# Micro 4:3 "Very" Wide Angle Rectilinear Lenses



## VidThreeNorth (Jul 19, 2018)

For a long time I was looking at wide angle lenses that went beyond 12mm on Micro 4:3 cameras.  I bought the SLR Magic 8mm F4.0 lens and so far, I could not even complete proper testing because it arrived misadjusted for infinity focus.

Although testing still has not been completed, I can already see that its performance is not adequate for 4K video work or general still photography.
_[2018-07-27 20:00
I eventually did complete the test at:]_
"SLR Magic 8mm f/4.0 rectilinear lens for Micro 4:3 mount"

I have not done much research since I got that lens, but there are two products that appear to more worthwhile purchases, and I think both are reasonably well established.  So I am linking a couple of videos of reviews for people looking into these products.  Consider these as "starting points" if you are looking into them.

*Rokinon/Samyang 10 mm F2.8*

"Samyang 10 mm F2.8 – review + photographic examples •• HD",
posted by "Gerhard Ochsenfeld", Jul 10, 2016,
"



"

"Samyang 10 mm F2.8 – additional review",
Posted by "Gerhard Ochsenfeld", Nov 25, 2016,
"



"

_[2018-0801 01:50 added link to ePhotozine review]_
*ePhotozine.com*
"Samyang 10mm f/2.8 ED AS NCS CS Lens Review"
by Gary Wolstenholme 14 May 2014 1:13PM
"Samyang 10mm f/2.8 ED AS NCS CS Lens Review"

*Laowa 7.5 mm, F2.0*

"The Widest & Fastest Micro 4/3 Lens and the New Wotancraft Trooper Bag!",
posted by "Steve Huff", Jan 27, 2018,
"



"
_[2018-07-19 Corrected -- not "7.4 mm"]_

*TrustedReviews.com*
"Laowa 7.5mm f/2 MFT"
by Andy Westlake September 19, 2017 12:13pm
"https://www.trustedreviews.com/reviews/laowa-7-5mm-f2-mft"
_[added 2018-0801 1:38]_


----------



## VidThreeNorth (Jul 30, 2018)

*"Voigtlander Nocton 10.5mm f0.95"*

I have not really looked for test articles.  The reason is that I felt it was priced outside my range.  So if you check around thoroughly, there is actually a chance that there is more good information "out there" that I missed.

Here is a lens test and review from *ePhotozine.com*:

*"Voigtlander 10.5mm f/0.95 Nokton for Micro 4:3 Lens Review"*
Posted : 14 Jul 2015 3:53PM by Gary Wolstenholme
"Voigtlander 10.5mm f/0.95 Nokton Micro Four Thirds Lens Review"
_[2018-07-31 08:43 added link]_

The following is a sample video made on a GH4:

"[NOKTON 10.5mm F0.95 TEST] One night of lake Biwa south coast", posted by "STUDIO SUMIZOON", Jul 6, 2016, [using GH4 and V-LogL]


----------



## LebronPhoto (Aug 28, 2018)

Olympus' 9-18 zoom isn't bad.

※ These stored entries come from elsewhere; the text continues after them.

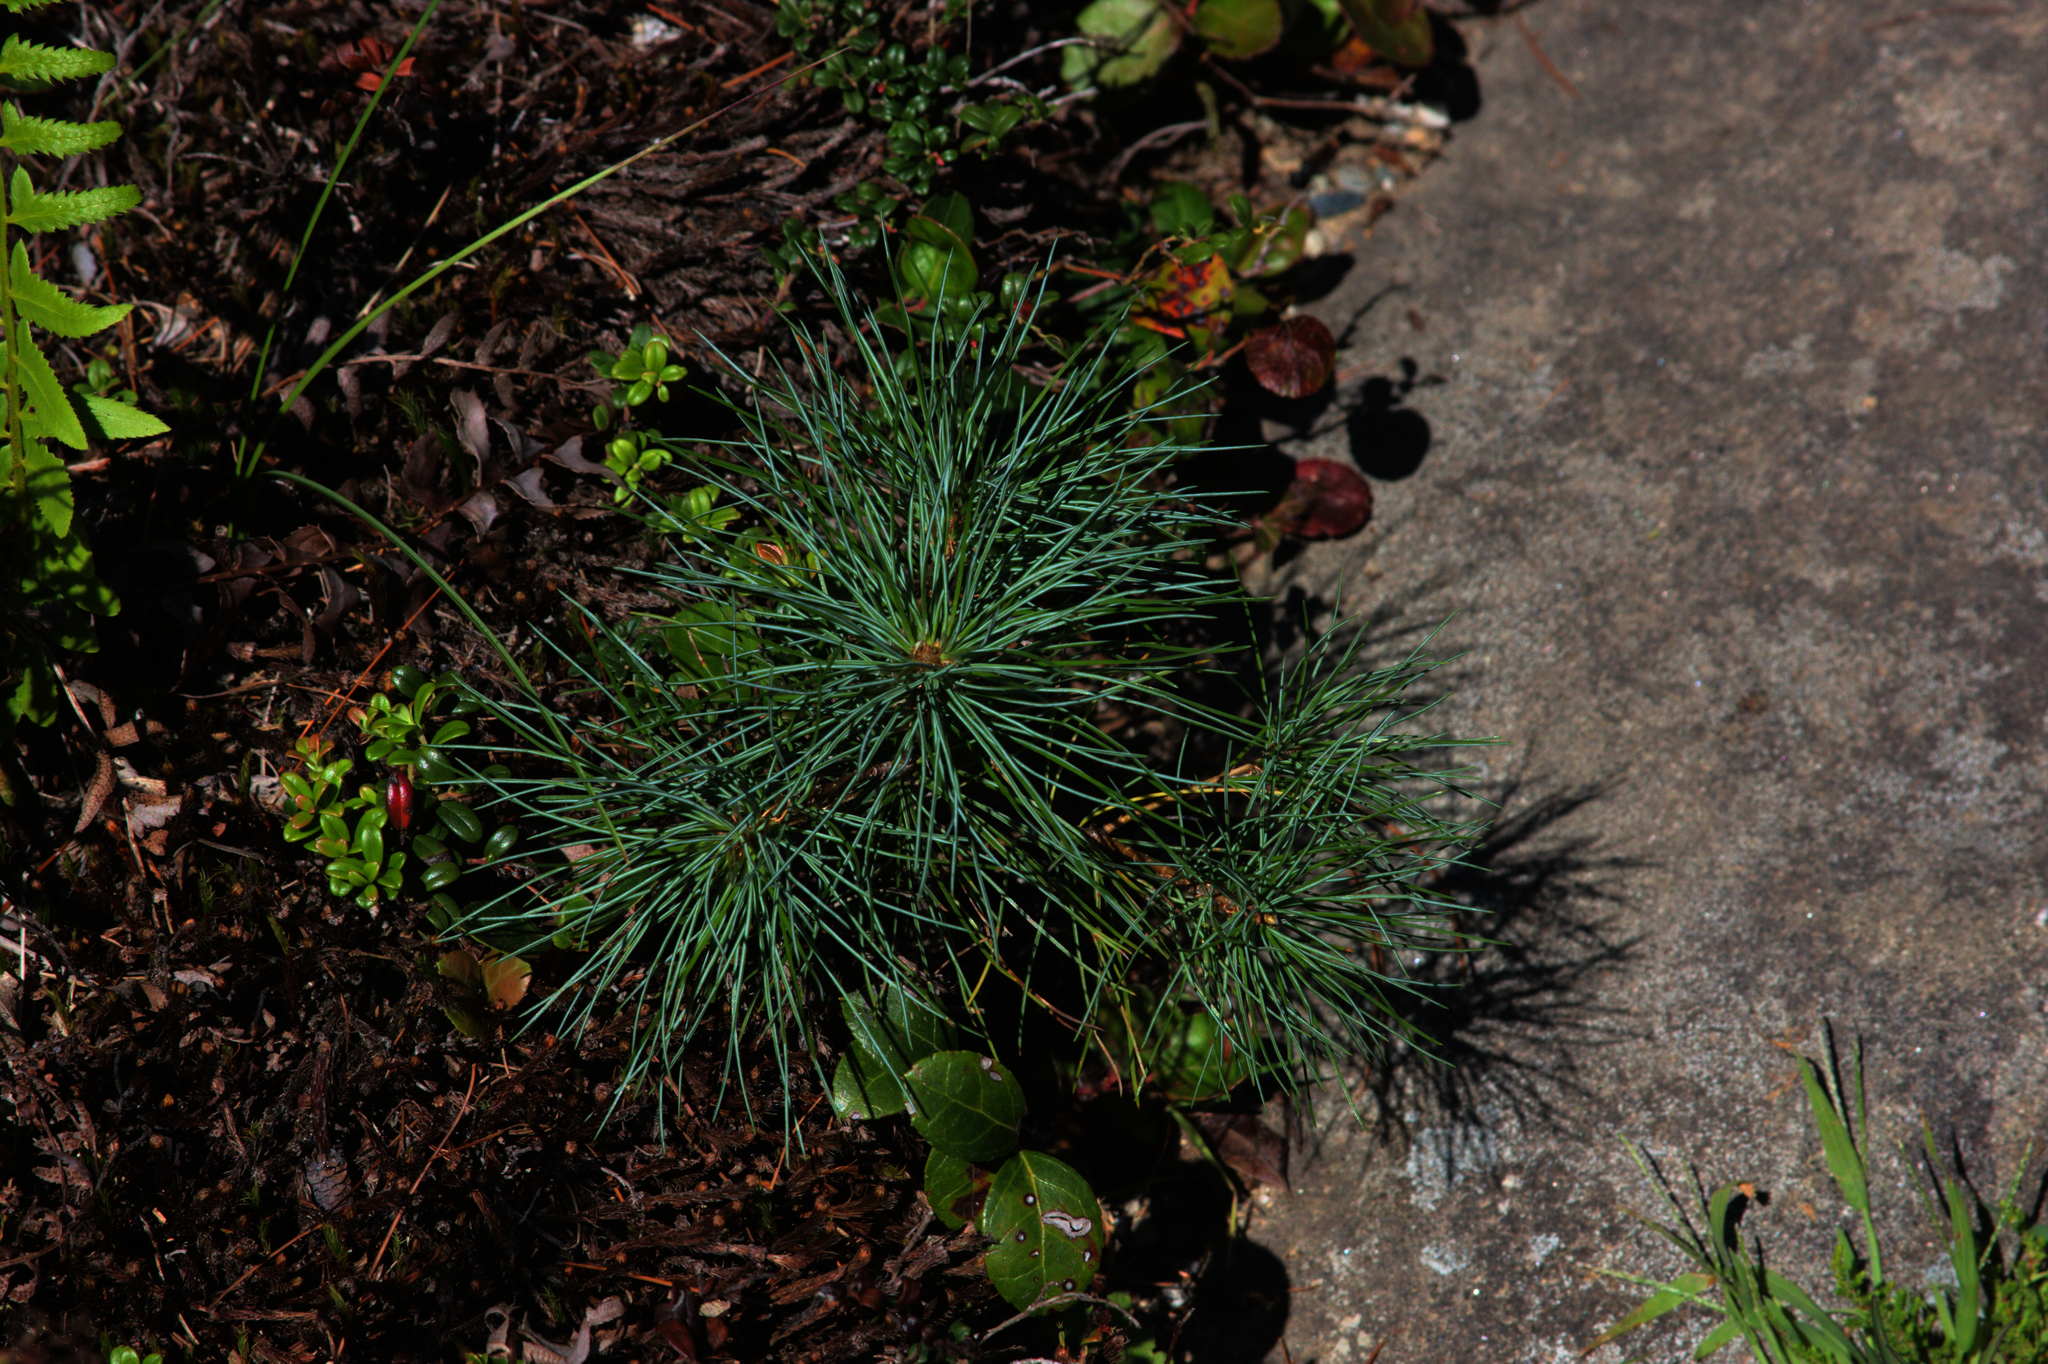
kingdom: Plantae
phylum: Tracheophyta
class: Pinopsida
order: Pinales
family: Pinaceae
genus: Pinus
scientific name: Pinus strobus
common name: Weymouth pine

It's relatively sharp and you have the flexibility of having a zoom lens. The wide primes that are rectilinear, like the Laowa, tend to be pricey.


----------



## VidThreeNorth (Aug 30, 2018)

LebronPhoto said:


> Olympus' 9-18 zoom isn't bad. It's relatively sharp and you have the flexibility of having a zoom lens. The wide primes that are rectilinear, like the Laowa, tend to be pricey.



I have a slight extra problem using the Yi=M1 for UHD video work.  The high amount of sensor cropping makes it more critical than other cameras.  Otherwise, yes, the 9-18 would be nice. . . .


----------